The most magnificent of this Omani experience is that we proved that developing the living environment nourishes generosity and good manners. Every time we needed assistance, we were kindly guided independently if it was a girl or a boy (Gabi and I), what also proves how mistaken is to accept prejudices from non-islamics who generalize an entire religion. It’s not a religious speech, just evidence that the common sense followed by many is purely due to the intentional ignorance of not wanting to learn appropriately before judging and opining.
We felt it especially when our friend Vickie Reynecke offered us a ride when she saw two lost people in the middle of the road. Her gentle attitude just saved around five hours of our day :). Even not being a local citizen, she has been living there for ten years and clearly transmits the energy from there. Besides introducing us to the city and teaching us so much during a dinner we had together with her sisters, she left a gigantically positive energy with us to believe the generosity generates spontaneous joy and hope.
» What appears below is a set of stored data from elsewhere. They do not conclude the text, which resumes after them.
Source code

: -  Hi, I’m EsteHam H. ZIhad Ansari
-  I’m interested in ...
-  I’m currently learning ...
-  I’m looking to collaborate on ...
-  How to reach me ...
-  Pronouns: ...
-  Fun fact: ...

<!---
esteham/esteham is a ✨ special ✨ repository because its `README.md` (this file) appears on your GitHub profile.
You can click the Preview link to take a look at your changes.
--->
Gratitude Vickie!
In the end, our quest for inspirations was done through experiences in which we could live a new and different reality among many new friends.
Beyond a lot of thinking I’ve also taken a doubt in my pocket when I left: What is going to be of Oman and its four million habitants when the petroleum is over? Well, let’s not suffer in advance, isn’t it?
The thought that stays is how to find a fair social development, as we apparently saw there, while we can evolve our mind perfectly enough to understand that the addictions of the “power to have” are an artificial reality that create dependence.